## What is expected
Please write out every line of the material, leaving out any picture.

## Information shown
▼
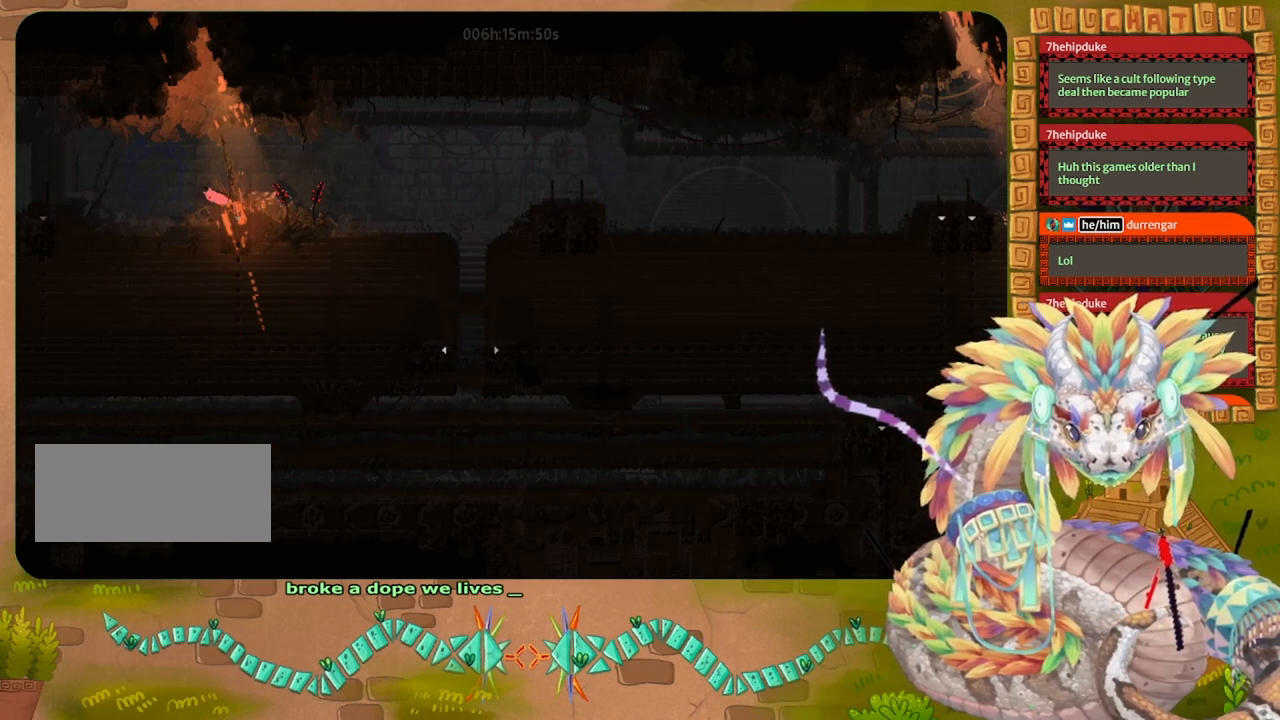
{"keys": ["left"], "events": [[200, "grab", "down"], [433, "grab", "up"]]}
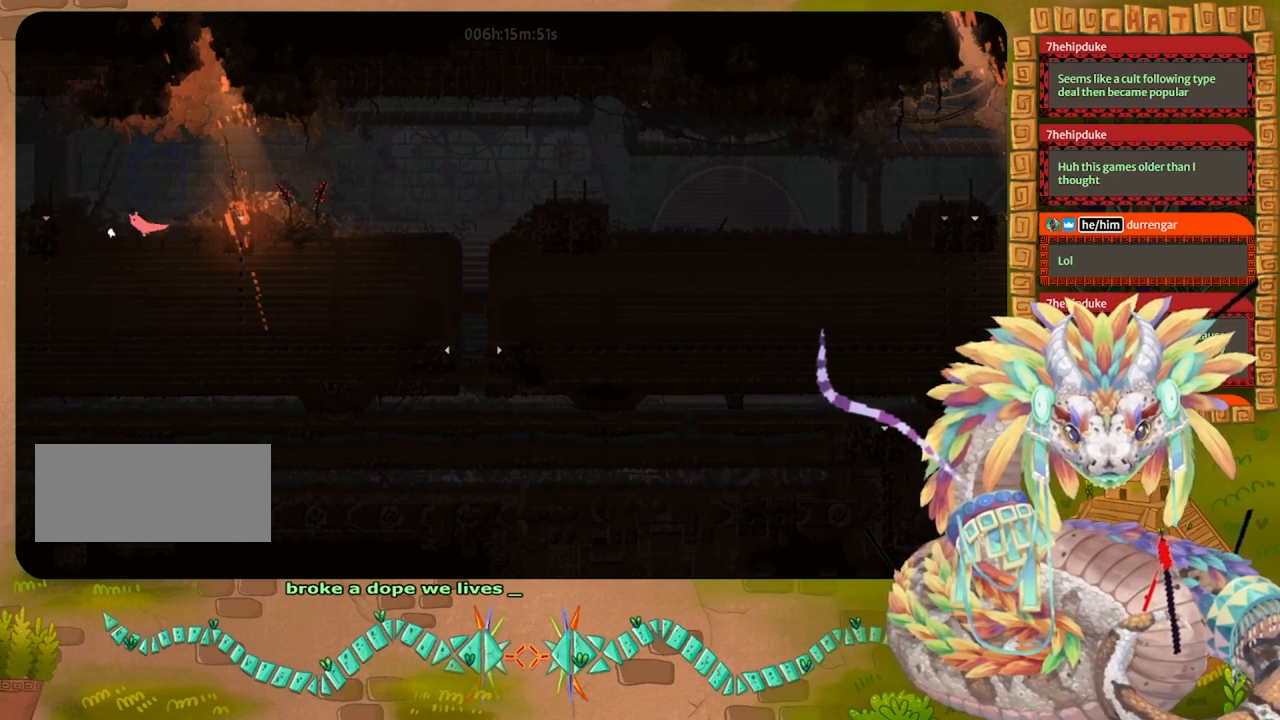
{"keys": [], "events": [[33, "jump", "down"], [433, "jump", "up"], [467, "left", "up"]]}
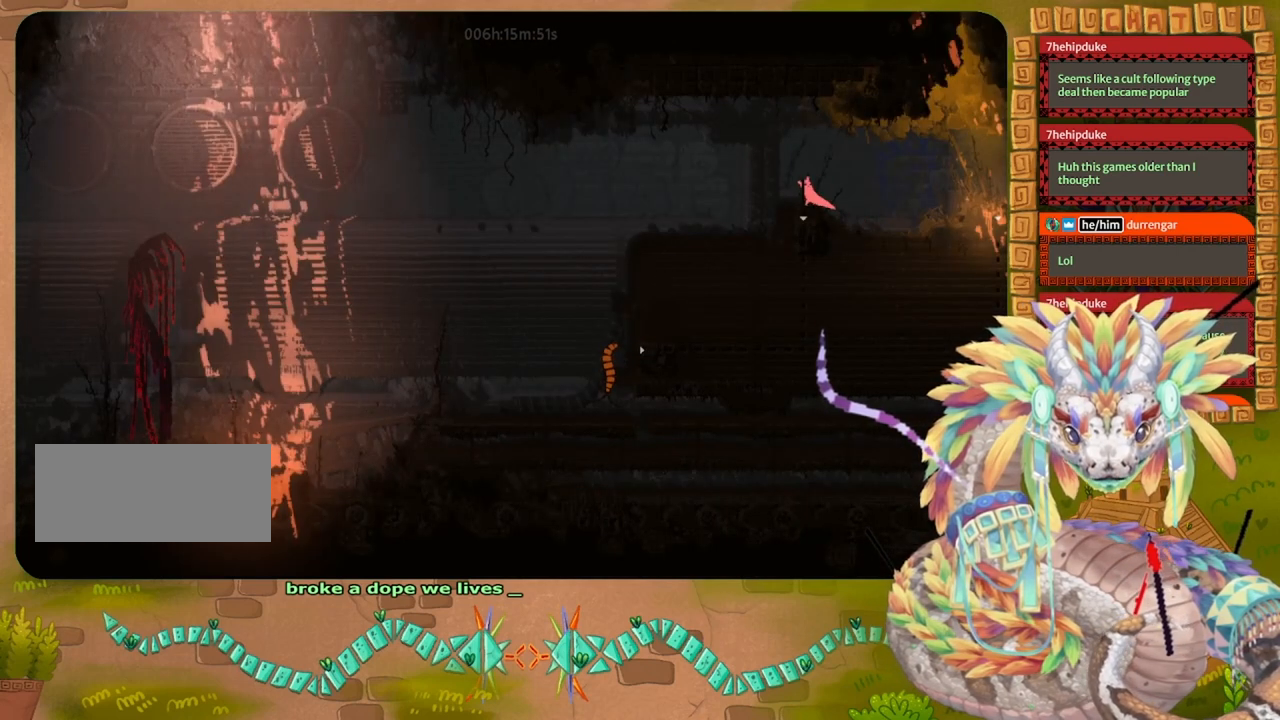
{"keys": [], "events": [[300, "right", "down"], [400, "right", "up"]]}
▲
## Task output
{"keys": ["left"], "events": [[200, "grab", "down"], [433, "grab", "up"]]}
{"keys": [], "events": [[33, "jump", "down"], [433, "jump", "up"], [467, "left", "up"]]}
{"keys": [], "events": [[300, "right", "down"], [400, "right", "up"]]}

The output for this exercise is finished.